SUARASMR.NEWS – Di lereng hijau Gunung Muria, Desa Colo, Kecamatan Dawe, Kabupaten Kudus, berdiri sebuah makam yang selalu dipenuhi peziarah. Di sinilah bersemayam Sunan Muria, salah satu anggota Wali Songo yang terkenal dengan dakwahnya yang lembut, bersahaja, dan dekat dengan alam.

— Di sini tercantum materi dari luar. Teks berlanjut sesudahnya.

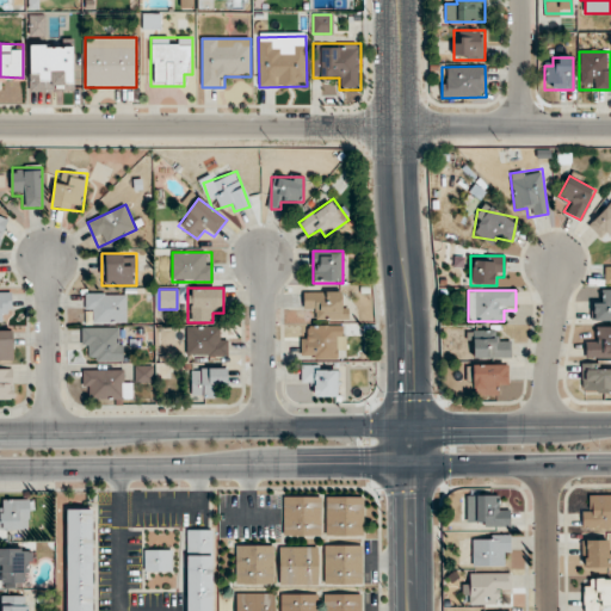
[(0,321),(1,321),(1,310),(12,310),(12,292),(0,291),(0,321)]
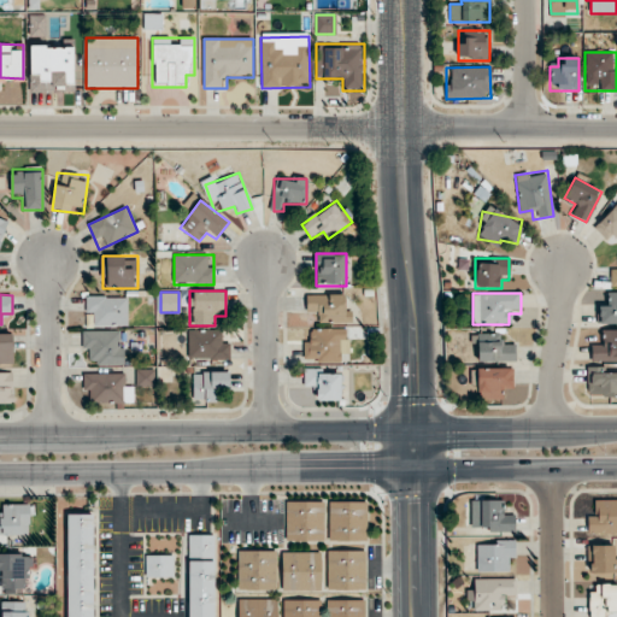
[(306,309),(317,309),(317,323),(350,323),(350,294),(306,294),(306,309)]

Nama Muria sendiri memiliki sejarah panjang. Konon, istilah ini terinspirasi dari Bukit Moriah di Yerusalem, sebagaimana Kudus merujuk pada Al-Quds atau Baitul Maqdis di Palestina. Jejak sejarah ini menegaskan betapa dakwah Islam di tanah Jawa kala itu tidak lepas dari napas peradaban Islam dunia.
Jejak Keturunan Mulia: Sunan Muria lahir dengan nama kecil Umar Said, putra dari Sunan Kalijaga dan Dewi Saroh, cucu dari Syekh Maulana Ishaq. Dalam berbagai riwayat, beliau juga dikenal dengan nama Raden Prawoto atau Raden Amir. Karena garis keturunannya, ia memiliki darah bangsawan Tuban.

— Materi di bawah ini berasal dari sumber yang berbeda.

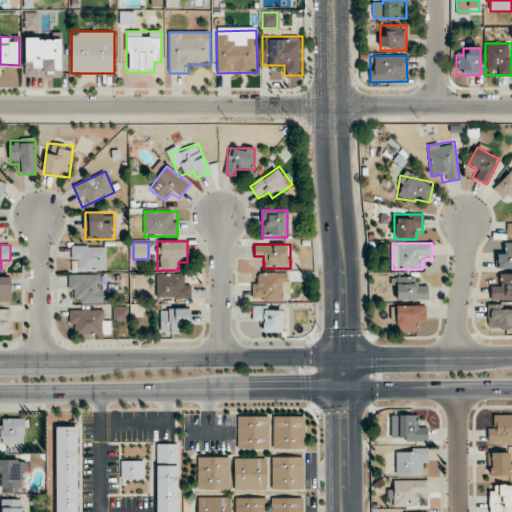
[(105,271),(105,246),(71,246),(71,271),(105,271)]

Saat dewasa, Sunan Muria menikah dengan Dewi Sujinah, putri Sunan Ngudung sekaligus adik Sunan Kudus. Dalam riwayat lain, ia juga disebut menikah dengan Dewi Roro Noyorono, putri Ki Ageng Ngerang.
Dakwah di Pelukan Alam: Berbeda dengan beberapa Wali Songo yang berdakwah di pusat kota, Sunan Muria memilih wilayah terpencil di utara Kudus. Ia hidup membaur dengan masyarakat lereng gunung, mengajarkan Islam lewat kesenian, pertanian, dan kearifan lokal.

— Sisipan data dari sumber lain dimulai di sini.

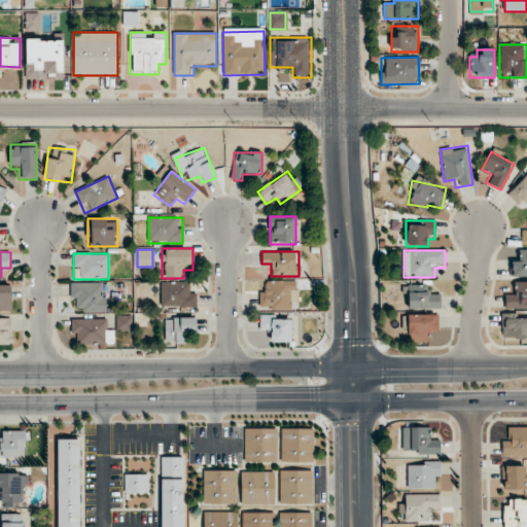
[(297,310),(299,281),(267,281),(267,290),(259,290),(259,310),(297,310)]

Kepedulian beliau terhadap lingkungan begitu tinggi. Masyarakat mengenalnya sebagai wali yang mengajarkan “meruwat bumi” — merawat alam agar tetap lestari. Hal ini bahkan diabadikan dalam buku Napak Jejak Pemikiran Sunan Muria: Dari Ekoreliji hingga Akidah Muttahidah karya Maryono Widi (2014).
Hingga kini, ajarannya hidup dalam tradisi dan simbol-simbol sakral di sekitar makamnya. Warisan Tradisi Sunan Muria diantaranya:
1️⃣ Guyang Cekathak – Memohon Hujan dari Lereng Gunung
Guyang Cekathak adalah ritual mencuci pelana kuda milik Sunan Muria yang dilakukan setiap Jumat Wage di musim kemarau (Agustus–September) di Sendang Rejoso. Ritual ini diyakini mampu mendatangkan hujan agar sumber air tak pernah kering. Nyatanya, hingga kini, Sendang Rejoso tetap mengalir meski kemarau panjang.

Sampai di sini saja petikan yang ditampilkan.